_Action item_:
Reproduce all entries word for word.

_Input records_:
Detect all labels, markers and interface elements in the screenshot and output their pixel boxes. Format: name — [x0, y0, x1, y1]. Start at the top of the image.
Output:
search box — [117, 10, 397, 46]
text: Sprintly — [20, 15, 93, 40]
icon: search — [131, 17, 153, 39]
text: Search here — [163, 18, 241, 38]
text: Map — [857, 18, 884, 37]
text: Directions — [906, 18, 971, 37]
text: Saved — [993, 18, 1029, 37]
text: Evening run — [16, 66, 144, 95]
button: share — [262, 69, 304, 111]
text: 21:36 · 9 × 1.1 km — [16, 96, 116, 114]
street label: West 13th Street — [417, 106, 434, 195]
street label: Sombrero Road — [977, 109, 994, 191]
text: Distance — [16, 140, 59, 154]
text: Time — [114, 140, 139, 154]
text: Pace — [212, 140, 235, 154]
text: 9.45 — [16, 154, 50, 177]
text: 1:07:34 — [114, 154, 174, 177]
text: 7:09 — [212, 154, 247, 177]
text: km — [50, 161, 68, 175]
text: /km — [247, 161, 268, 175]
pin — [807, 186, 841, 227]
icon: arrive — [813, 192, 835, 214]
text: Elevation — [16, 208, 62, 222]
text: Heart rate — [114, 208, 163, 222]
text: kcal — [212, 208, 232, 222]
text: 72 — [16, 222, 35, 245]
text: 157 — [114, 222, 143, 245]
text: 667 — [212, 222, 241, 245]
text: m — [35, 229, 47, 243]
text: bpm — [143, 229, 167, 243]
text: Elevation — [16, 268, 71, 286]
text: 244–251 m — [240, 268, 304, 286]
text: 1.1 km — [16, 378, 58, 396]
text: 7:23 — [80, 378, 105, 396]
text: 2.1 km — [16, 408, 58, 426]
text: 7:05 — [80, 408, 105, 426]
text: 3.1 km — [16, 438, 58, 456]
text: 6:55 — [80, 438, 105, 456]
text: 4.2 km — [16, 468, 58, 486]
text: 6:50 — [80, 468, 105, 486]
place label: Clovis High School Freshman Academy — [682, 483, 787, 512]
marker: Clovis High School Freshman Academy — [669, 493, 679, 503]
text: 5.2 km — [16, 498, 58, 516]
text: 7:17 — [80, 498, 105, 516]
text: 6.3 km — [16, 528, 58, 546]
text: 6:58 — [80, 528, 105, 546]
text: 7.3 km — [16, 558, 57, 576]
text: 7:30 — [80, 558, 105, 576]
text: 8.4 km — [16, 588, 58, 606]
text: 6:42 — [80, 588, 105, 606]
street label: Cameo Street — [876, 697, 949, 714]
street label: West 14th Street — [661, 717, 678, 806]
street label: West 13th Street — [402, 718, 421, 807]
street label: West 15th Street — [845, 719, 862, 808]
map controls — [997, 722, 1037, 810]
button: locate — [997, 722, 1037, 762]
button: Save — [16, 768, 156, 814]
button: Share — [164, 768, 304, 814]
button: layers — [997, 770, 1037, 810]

_Result_:
Detect all labels, markers and interface elements in the screenshot and output their pixel boxes. Format: name — [x0, y0, x1, y1]. Start at the top of the image.
Output:
search box — [117, 10, 397, 46]
text: Sprintly — [20, 15, 93, 40]
icon: search — [131, 17, 153, 39]
text: Search here — [163, 18, 241, 38]
text: Map — [857, 18, 884, 37]
text: Directions — [906, 18, 971, 37]
text: Saved — [993, 18, 1029, 37]
text: Evening run — [16, 66, 144, 95]
button: share — [262, 69, 304, 111]
text: 21:36 · 9 × 1.1 km — [16, 96, 116, 114]
street label: West 13th Street — [417, 106, 434, 195]
street label: Sombrero Road — [977, 109, 994, 191]
text: Distance — [16, 140, 59, 154]
text: Time — [114, 140, 139, 154]
text: Pace — [212, 140, 235, 154]
text: 9.45 — [16, 154, 50, 177]
text: 1:07:34 — [114, 154, 174, 177]
text: 7:09 — [212, 154, 247, 177]
text: km — [50, 161, 68, 175]
text: /km — [247, 161, 268, 175]
pin — [807, 186, 841, 227]
icon: arrive — [813, 192, 835, 214]
text: Elevation — [16, 208, 62, 222]
text: Heart rate — [114, 208, 163, 222]
text: kcal — [212, 208, 232, 222]
text: 72 — [16, 222, 35, 245]
text: 157 — [114, 222, 143, 245]
text: 667 — [212, 222, 241, 245]
text: m — [35, 229, 47, 243]
text: bpm — [143, 229, 167, 243]
text: Elevation — [16, 268, 71, 286]
text: 244–251 m — [240, 268, 304, 286]
text: 1.1 km — [16, 378, 58, 396]
text: 7:23 — [80, 378, 105, 396]
text: 2.1 km — [16, 408, 58, 426]
text: 7:05 — [80, 408, 105, 426]
text: 3.1 km — [16, 438, 58, 456]
text: 6:55 — [80, 438, 105, 456]
text: 4.2 km — [16, 468, 58, 486]
text: 6:50 — [80, 468, 105, 486]
place label: Clovis High School Freshman Academy — [682, 483, 787, 512]
marker: Clovis High School Freshman Academy — [669, 493, 679, 503]
text: 5.2 km — [16, 498, 58, 516]
text: 7:17 — [80, 498, 105, 516]
text: 6.3 km — [16, 528, 58, 546]
text: 6:58 — [80, 528, 105, 546]
text: 7.3 km — [16, 558, 57, 576]
text: 7:30 — [80, 558, 105, 576]
text: 8.4 km — [16, 588, 58, 606]
text: 6:42 — [80, 588, 105, 606]
street label: Cameo Street — [876, 697, 949, 714]
street label: West 14th Street — [661, 717, 678, 806]
street label: West 13th Street — [402, 718, 421, 807]
street label: West 15th Street — [845, 719, 862, 808]
map controls — [997, 722, 1037, 810]
button: locate — [997, 722, 1037, 762]
button: Save — [16, 768, 156, 814]
button: Share — [164, 768, 304, 814]
button: layers — [997, 770, 1037, 810]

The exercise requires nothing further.